Something missing from this conversation is whether we're talking about the raw model or model+tool calls (search). This sounds like tool calls were enabled.
And I do think this is a sign that the current UX of the chatbots is deeply flawed: even on HN we don't seem to interact with the UI components to toggle these features frequently enough that they're the intuitive answer, instead we still talk about model classes as though that makes the biggest difference in accuracy.
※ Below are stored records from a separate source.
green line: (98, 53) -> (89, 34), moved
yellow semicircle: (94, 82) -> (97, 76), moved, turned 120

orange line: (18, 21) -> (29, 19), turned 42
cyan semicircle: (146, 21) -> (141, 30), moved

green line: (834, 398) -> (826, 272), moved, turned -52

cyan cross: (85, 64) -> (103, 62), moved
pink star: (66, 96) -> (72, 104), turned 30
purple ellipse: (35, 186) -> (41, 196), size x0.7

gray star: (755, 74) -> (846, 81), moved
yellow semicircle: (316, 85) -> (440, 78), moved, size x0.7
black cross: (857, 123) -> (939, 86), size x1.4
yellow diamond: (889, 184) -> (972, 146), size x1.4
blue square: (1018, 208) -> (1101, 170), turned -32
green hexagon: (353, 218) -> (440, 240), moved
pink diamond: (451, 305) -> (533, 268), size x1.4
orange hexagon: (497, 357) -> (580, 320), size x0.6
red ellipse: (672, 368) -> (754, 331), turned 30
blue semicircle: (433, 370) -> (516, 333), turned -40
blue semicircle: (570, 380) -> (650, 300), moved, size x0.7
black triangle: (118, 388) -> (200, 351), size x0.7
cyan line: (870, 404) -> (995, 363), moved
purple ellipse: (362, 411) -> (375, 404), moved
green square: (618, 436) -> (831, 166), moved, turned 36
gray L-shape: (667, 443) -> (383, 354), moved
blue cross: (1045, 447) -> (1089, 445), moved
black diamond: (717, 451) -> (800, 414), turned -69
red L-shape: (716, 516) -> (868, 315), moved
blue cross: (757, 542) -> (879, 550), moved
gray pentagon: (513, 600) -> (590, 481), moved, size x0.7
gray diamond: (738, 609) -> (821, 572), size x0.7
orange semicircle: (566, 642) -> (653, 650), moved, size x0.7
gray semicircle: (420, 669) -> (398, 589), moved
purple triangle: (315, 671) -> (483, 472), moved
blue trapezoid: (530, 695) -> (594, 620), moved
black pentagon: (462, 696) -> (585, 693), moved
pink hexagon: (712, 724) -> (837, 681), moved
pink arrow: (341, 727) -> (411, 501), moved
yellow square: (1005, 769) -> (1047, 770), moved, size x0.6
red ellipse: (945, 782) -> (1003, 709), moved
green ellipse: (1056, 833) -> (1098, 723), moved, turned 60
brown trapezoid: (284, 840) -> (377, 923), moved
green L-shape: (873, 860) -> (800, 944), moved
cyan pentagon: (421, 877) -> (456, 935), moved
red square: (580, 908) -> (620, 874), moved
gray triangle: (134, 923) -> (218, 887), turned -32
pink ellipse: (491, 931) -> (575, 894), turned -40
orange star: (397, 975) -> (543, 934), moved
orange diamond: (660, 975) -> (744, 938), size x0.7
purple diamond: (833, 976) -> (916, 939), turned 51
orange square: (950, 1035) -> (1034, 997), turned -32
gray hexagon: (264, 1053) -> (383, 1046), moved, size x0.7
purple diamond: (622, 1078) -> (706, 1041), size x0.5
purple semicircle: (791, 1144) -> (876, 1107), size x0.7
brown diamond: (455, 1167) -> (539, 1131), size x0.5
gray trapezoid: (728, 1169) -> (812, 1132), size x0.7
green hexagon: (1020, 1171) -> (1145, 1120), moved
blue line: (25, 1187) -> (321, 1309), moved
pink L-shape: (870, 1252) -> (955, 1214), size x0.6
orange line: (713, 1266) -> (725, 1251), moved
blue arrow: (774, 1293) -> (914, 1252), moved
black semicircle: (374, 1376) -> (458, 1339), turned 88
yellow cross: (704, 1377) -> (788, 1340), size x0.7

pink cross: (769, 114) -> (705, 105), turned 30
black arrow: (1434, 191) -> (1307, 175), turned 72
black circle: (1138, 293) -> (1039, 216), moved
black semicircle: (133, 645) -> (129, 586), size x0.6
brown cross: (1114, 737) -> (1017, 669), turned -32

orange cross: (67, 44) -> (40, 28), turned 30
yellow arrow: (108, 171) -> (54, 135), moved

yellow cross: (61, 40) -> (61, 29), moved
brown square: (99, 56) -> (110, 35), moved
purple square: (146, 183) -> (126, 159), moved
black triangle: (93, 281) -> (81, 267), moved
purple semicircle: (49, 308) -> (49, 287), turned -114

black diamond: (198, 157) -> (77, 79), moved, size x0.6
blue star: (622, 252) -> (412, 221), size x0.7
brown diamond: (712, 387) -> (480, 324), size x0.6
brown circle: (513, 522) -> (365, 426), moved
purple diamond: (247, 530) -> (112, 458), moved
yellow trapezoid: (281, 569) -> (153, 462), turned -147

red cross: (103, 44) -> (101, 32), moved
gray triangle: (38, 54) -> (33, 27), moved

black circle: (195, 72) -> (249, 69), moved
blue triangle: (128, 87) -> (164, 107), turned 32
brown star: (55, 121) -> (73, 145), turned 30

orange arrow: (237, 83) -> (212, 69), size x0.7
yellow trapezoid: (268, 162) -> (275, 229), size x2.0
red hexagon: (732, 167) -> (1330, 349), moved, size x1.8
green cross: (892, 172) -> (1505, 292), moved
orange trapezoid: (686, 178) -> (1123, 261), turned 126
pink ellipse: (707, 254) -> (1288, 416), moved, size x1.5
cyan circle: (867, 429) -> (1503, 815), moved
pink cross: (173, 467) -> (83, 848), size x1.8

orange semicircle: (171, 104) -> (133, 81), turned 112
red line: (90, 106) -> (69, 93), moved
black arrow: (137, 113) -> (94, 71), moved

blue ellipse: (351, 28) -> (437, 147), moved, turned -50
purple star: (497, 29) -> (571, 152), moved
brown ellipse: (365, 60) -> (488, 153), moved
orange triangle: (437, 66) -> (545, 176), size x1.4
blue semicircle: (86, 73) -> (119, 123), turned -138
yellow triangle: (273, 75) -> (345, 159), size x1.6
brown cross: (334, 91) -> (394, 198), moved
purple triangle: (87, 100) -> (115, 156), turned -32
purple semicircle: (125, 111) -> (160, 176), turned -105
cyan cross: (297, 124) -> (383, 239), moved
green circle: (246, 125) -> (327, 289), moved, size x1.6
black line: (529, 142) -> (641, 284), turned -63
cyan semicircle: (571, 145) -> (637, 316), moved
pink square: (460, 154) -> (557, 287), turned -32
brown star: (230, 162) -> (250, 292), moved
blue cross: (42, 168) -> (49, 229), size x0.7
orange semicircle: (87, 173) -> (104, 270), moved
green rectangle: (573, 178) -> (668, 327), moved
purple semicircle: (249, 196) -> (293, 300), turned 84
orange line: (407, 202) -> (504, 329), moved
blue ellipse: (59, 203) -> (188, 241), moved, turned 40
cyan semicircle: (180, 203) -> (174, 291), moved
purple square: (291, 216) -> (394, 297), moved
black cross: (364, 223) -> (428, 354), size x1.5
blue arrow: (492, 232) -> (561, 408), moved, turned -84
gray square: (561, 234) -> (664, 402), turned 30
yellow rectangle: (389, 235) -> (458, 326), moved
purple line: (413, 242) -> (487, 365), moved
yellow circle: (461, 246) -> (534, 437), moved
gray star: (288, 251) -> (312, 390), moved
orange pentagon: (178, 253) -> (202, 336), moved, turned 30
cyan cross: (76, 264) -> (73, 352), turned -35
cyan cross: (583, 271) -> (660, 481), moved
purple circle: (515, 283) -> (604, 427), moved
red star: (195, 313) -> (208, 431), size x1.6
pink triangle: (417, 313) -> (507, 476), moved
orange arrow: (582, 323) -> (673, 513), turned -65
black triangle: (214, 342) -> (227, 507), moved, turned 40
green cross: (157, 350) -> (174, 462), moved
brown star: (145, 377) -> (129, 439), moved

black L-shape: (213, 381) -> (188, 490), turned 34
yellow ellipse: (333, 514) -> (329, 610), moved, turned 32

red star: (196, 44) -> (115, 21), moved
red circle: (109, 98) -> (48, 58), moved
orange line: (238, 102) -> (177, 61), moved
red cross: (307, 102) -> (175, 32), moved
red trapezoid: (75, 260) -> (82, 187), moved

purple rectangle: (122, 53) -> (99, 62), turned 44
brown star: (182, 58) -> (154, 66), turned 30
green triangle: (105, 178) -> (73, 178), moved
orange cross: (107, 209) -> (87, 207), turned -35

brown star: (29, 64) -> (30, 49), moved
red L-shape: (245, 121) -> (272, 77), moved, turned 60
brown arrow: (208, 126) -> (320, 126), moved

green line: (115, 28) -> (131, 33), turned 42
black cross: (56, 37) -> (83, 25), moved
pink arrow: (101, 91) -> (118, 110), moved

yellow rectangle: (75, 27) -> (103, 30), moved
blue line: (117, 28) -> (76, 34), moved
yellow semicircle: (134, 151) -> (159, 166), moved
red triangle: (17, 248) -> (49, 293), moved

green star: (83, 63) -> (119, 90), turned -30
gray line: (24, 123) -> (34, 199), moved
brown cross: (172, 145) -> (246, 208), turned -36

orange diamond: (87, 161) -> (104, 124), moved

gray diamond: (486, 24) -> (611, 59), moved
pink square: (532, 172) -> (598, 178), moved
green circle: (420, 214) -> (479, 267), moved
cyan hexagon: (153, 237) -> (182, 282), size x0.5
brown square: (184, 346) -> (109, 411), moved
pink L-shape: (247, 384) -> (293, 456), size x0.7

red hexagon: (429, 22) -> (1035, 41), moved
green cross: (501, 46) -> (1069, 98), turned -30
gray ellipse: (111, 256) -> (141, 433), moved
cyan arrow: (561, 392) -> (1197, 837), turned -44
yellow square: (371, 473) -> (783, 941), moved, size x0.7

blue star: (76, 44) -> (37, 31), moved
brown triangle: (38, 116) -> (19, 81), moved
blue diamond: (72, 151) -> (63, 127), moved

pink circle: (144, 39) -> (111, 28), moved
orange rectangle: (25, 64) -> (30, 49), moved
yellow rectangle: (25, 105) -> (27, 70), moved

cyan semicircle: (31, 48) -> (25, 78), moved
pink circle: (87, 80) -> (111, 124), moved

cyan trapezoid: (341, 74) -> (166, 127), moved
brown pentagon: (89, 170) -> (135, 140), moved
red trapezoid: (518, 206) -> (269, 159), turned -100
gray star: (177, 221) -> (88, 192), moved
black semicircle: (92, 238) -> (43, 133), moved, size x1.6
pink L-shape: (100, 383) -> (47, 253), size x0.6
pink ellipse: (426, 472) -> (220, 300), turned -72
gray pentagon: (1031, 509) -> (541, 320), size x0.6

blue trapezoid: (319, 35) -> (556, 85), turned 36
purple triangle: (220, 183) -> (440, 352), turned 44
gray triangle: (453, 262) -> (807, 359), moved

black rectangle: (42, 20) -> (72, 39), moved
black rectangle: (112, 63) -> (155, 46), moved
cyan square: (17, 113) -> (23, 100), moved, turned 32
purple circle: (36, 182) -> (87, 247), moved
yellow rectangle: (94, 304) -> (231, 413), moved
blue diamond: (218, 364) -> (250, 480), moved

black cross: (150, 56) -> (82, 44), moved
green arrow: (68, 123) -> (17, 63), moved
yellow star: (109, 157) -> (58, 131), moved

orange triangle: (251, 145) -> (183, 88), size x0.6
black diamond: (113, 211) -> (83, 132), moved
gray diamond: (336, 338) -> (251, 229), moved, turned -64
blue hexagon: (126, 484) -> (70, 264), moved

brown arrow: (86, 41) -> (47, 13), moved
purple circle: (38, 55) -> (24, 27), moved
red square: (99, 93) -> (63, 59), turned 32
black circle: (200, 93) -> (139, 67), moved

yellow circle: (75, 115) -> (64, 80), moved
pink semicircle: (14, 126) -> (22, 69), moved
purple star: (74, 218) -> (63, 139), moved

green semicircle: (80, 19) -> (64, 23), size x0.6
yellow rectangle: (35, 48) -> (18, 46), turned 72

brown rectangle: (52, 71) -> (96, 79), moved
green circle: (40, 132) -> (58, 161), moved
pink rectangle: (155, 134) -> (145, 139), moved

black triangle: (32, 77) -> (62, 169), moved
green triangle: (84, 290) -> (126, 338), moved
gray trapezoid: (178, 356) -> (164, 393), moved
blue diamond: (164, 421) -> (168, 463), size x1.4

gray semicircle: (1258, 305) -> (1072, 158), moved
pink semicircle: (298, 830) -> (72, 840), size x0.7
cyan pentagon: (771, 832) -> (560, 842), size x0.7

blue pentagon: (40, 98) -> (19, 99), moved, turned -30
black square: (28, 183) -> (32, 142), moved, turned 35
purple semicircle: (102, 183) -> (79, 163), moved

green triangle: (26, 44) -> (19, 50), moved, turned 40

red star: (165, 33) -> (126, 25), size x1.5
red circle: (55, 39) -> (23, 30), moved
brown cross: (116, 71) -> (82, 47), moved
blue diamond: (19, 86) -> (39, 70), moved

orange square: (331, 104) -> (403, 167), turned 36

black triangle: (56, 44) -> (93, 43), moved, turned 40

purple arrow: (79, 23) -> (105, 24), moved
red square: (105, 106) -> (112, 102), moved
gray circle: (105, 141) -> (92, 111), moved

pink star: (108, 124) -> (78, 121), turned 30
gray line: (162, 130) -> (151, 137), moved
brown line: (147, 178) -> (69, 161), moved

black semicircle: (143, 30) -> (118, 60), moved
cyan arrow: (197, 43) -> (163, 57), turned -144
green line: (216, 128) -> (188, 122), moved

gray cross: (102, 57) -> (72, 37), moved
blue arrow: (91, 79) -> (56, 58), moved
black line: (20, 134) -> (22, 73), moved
But the reason I suggested model as a potential difference between me and the person I replied to, rather than ChatGPT interface vs. plain use of model without bells and whistles, is that they had said their trouble was while using ChatGPT, not while using a GPT model over the API or through a different service.
[#] (Technically I didn't, and never do, have the "search" button enabled in the chat interface, but it's able to search/browse the web without that focus being selected.)
I think people who do are simply not aware that AI is not deterministic the same way a calculator is. I would feel entirely safe signing my name on a mathematical result produced by a calculator (assuming I trusted my own input).
I could see that, especially with sloppy lawyers in the first place. Or, I could see it being a convenient "the dog ate my homework" excuse.
Glad to see that this is the outcome. Similar to bribes and other similar issues, the hammer has to be big and heavy so that people stop considering this as an option.
He’s a bankrupt, likely mentally ill acolyte of a dude who is infamous for stiffing his lawyers. His connection with reality is tenuous at best.
Rememebr Michael Avenatti?
I don’t think that nexus is political, for either party. It’s all tied to one man.
That leaves only those as lawyers who already have zero reputation left to lose, want to make a name for themselves in the far-right scene, who are members of the cult as well, and those who think they can milk an already dead/insolvent horse.
Jones is a good example of this. He cycled through about 20 different lawyers during the sandyhook trials. The reason he was defaulted is because when he was required to produce something, he fire the lawyers (or they'd quit), hire new ones, and invariably in the depositions an answer to "did you bring this document the court mandated that you produce" the answer was "oh, sorry, I'm brand new to this case and didn't know anything about that".
Jones wasn't cooperating with his lawyers.
There are plenty of good lawyers that have no problem representing far right figures. The issue really comes down to those figures being willing to follow their lawyer's advice.
The really bad lawyers simply don't care if their clients ignore their advice.
What annoys me more about this type of response is that I feel there's a less rude way to express the same.
Way too many people think that LLMs understand the content in their dataset.
Second, the mistakes weren't just incorrect citations any paralegal could check
... Some of the 'mistakes' (strictly speaking they are not mistakes, of course) are _citations of cases which do not exist_.
https://www.sfgate.com/bayarea/article/controversy-californi...
The lawyer jokes aren't funny anymore...
I mean, that's always been tech's modus operandi....
1. Use reasoning models and include in the prompt to check the cited cases and verify holdings. 2. Take the draft, run it through ChatGpt deep research , Gemini deep research and Claude , and tell it to verify holdings.
I still double check, for now, but this is catching every hallucination.